Compiti richiesti ▸
A - Trascrivi dall'articolo sulla tragedia di Finale Ligure tutto il testo che va da "La città fatica" giù fino a "innaturale, di surreale.".
B - Scrivi il seguito dell'articolo sulla tragedia di Finale Ligure, riprendendo dopo la sua ultima frase.

Brano citato ▸
----------------

Una vita tranquilla, quella che spesso si definisce "normale", come per tante famiglie della provincia savonese. Un lavoro per entrambi i genitori, il figlio cresciuto nel contesto locale. Tutto coi suoi naturali e quasi fisiologici pro e contro, come è per tanti, tantissimi finalesi. Ed è per questo che Finale Ligure stamattina si è svegliata con un peso difficile da assorbire e comprendere, quello che ha scosso l'intera comunità consumatosi nella notte tra mercoledì e giovedì, in via dei Forti di Legnino.
La città fatica ancora a trovare le parole per il dramma vissuto dalla famiglia Baruzzo-Siri, fino a due giorni fa semplicemente una delle tante famiglie finalesi: un buon lavoro per entrambi (lei architetto con lo studio proprio presso l'abitazione, lui ingegnere alla Bitron di Savona), il figlio ormai quasi quindicenne frequentante il Liceo Issel, dove nei giorni scorsi aveva appena sostenuto e superato gli esami di riparazione, che nel weekend scendeva in campo con la maglia delle giovanili del Finale Calcio. Una casa in un quartiere residenziale e in una zona tra le più ambite del finalese, affacciata sul mare e solitamente immersa in una tranquillità, in un silenzio di quiete che da alcune ore si è trasformato in qualcosa di innaturale, di surreale.
Difficile da metabolizzare questa tragedia per chi in queste ore cammina per le vie del centro storico o si ferma a parlare davanti ai negozi. Chi conosceva la famiglia la descrive come composta da persone perbene, che proprio in questi giorni sarebbe dovuta andare in vacanza in crociera, per tutti l'accaduto è inspiegabile. Anche per i colleghi di Daniele Baruzzo, che lo ricordano come una persona riservata e precisa. Quella stessa precisione con la quale avrebbe, nel silenzio, architettato quella notte, colpendo moglie e figlio pare nel sonno e lasciando in casa, prima di togliersi la vita a sua volta, una decina di biglietti dove motivava il suo gesto, citando tra queste le preoccupazioni per alcune frequentazioni del figlio.

----------------

(Dati raccolti)

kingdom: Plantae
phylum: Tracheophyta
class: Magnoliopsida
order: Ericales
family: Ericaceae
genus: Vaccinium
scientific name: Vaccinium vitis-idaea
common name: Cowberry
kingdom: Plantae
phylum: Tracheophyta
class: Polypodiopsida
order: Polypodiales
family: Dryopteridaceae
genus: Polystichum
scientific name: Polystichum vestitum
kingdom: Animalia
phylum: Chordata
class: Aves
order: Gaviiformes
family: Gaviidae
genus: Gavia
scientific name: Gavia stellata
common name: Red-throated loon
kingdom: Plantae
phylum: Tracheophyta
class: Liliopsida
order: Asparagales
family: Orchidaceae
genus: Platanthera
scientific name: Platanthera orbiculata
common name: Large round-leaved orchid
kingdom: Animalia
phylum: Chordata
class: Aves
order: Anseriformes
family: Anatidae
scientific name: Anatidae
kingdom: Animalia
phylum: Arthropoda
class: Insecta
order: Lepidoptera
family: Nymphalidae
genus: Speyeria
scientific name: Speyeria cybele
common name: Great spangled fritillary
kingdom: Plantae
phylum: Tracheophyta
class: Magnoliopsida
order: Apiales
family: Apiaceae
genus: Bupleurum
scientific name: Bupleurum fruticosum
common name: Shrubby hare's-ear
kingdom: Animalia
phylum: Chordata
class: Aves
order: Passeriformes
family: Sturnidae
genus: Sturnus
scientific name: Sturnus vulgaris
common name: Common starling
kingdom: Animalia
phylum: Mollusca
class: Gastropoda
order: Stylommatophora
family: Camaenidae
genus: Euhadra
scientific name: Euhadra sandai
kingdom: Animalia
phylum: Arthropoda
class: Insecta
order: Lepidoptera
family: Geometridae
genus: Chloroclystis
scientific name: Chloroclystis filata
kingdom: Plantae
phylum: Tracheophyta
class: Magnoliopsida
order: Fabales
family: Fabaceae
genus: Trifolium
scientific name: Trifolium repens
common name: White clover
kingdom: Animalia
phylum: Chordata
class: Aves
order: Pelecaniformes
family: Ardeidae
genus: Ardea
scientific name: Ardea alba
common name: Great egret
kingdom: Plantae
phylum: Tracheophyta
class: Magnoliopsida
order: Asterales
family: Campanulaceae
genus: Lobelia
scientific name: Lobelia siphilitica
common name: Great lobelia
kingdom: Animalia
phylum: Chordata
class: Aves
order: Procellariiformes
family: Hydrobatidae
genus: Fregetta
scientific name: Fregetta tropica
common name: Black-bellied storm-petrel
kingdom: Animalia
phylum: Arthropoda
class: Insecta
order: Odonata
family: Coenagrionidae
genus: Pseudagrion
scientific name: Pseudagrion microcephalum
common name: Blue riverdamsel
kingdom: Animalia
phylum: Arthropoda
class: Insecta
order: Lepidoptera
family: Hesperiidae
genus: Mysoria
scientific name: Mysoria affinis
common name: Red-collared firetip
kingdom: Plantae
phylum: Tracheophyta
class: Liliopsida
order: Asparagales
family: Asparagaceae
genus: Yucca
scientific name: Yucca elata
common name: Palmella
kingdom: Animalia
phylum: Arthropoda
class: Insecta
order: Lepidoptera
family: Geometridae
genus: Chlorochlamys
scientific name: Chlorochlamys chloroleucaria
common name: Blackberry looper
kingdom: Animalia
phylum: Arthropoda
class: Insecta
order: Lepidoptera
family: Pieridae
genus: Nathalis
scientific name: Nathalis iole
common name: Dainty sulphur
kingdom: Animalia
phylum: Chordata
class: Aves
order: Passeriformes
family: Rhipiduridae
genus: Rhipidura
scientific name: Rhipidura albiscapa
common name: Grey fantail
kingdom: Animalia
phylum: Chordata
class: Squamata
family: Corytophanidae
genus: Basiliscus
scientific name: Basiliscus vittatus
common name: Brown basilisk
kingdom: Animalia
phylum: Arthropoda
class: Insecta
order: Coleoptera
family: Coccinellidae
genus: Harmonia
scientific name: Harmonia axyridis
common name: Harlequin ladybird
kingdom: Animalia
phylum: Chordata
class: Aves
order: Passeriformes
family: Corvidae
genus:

----------------

Risposte qui sotto ▸
A -
La città fatica ancora a trovare le parole per il dramma vissuto dalla famiglia Baruzzo-Siri, fino a due giorni fa semplicemente una delle tante famiglie finalesi: un buon lavoro per entrambi (lei architetto con lo studio proprio presso l'abitazione, lui ingegnere alla Bitron di Savona), il figlio ormai quasi quindicenne frequentante il Liceo Issel, dove nei giorni scorsi aveva appena sostenuto e superato gli esami di riparazione, che nel weekend scendeva in campo con la maglia delle giovanili del Finale Calcio. Una casa in un quartiere residenziale e in una zona tra le più ambite del finalese, affacciata sul mare e solitamente immersa in una tranquillità, in un silenzio di quiete che da alcune ore si è trasformato in qualcosa di innaturale, di surreale.

B -
Sul corpo del giovane verrà eseguita l'autopsia, mentre la sua scomparsa ha lasciato senza parole gli amici e anche la società di calcio in cui era cresciuto come atleta, che ha annunciato la sospensione di tutte le attività del settore giovanile, allenamenti e partite comprese, fino a domenica. Il segno di una comunità colpita profondamente dalla tragedia, come quello dato dal Comune che ha preso la stessa scelta per le manifestazioni da esso organizzate, annunciando il lutto cittadino per il giorno dei funerali, che al momento non è ancora stato stabilito.
Una data ancora non c'è: si attende il nulla osta della Procura, dopo il sopralluogo compiuto dal pm di turno Maddalena Sala. Un'attesa che allunga i tempi dell'elaborazione collettiva del lutto, lasciando la città sospesa tra il bisogno di raccogliersi e l'impossibilità, per ora, di farlo attorno a un momento pubblico.